Doing good work and being courteous are key characteristics of a freelancing career. Upon completion of a commission, ask your client to write you a review kindly. Reviews are important for boosting your credibility, as potential clients will likely trust you when they see that others have vouched for you. In your review request to your client, ask for specific details such as:

  • How well and quickly you were able to deliver the project – future clients want to know that you are capable of speedy delivery. 
  • Your research and analytical skills.
  • Your response time – clients want to work with people who respond to emails and queries on time. 
  • Your ability to work effectively as a team player – if you join a team of writers, your future client will be happy to know that you will be a cohesive addition to the group.

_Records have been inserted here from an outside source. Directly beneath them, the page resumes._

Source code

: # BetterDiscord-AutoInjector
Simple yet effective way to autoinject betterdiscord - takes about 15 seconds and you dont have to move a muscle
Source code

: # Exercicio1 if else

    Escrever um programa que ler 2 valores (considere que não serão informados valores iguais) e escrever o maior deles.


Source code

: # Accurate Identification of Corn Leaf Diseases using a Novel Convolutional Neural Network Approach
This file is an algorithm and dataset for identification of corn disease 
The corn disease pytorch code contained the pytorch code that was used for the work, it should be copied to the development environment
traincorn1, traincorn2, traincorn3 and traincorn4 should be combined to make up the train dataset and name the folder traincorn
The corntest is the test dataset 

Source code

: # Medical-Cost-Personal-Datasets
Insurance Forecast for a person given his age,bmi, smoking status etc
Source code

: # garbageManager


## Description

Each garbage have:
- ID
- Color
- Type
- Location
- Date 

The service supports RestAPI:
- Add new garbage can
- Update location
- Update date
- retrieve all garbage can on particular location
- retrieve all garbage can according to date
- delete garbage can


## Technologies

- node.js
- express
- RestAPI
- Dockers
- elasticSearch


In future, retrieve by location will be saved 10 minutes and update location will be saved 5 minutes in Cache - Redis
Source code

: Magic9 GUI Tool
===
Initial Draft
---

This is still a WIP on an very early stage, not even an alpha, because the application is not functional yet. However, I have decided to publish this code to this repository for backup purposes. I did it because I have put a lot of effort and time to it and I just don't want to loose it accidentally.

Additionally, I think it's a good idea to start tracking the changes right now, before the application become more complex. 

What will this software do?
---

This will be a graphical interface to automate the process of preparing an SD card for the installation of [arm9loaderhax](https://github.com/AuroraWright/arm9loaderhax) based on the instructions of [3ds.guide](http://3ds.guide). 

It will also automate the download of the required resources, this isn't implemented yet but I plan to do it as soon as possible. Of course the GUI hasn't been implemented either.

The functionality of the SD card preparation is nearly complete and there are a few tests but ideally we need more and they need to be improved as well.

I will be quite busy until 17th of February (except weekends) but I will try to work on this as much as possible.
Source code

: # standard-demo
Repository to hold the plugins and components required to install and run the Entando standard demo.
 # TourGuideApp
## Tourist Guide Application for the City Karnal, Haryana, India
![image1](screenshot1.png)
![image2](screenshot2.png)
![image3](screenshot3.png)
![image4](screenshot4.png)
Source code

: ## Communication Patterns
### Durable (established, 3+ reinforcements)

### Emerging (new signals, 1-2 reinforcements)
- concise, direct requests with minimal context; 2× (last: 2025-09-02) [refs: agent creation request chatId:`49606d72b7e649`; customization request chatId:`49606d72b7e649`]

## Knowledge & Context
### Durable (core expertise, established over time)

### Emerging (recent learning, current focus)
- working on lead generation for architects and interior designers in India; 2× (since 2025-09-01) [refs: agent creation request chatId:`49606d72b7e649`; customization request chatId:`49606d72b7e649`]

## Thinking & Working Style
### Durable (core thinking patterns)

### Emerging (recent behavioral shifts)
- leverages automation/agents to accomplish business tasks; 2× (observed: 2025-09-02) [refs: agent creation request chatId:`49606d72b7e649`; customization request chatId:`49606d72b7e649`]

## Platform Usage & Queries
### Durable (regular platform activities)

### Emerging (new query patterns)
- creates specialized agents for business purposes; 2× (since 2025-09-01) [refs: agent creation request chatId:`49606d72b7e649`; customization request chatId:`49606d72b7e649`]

5. Network with other freelancers

Writers often recommend each other. I have found that to be true and have been lucky to get recommended by writer friends. So I’ll say it again, being courteous and respectful is extremely important in freelancing. Even if you have to sever a relationship with someone, do it respectfully; you never know if that person will be in a position to recommend you for a job. 

Use your network well. Don’t be ashamed to say so when you’re available for a job, even if that means collaborating and taking a small fee. Here is a list of other things you can do with and for your network:

  • Write them a review on LinkedIn, praise their skills, and show yourself to be a team player.
  • Check on them occasionally, and genuinely inquire about their welfare.
  • Send them a note to thank them for being in your network; festive periods and birthdays are a great opportunity to do this.
  • Offer to help out when they are overwhelmed with work – this is a chance for you to show what you can do and a small reminder that you can be recommended for bigger jobs. 



Freelancing (no matter what industry you are in) is about showing yourself to be capable and approachable. Capability accounts for merit, while approachability accounts for soft skills that show you are easy to do business with. Don’t give up; freelancing is a work in progress. Be patient and carefully strategize with the tips I’ve shared above; you’re bound to get results.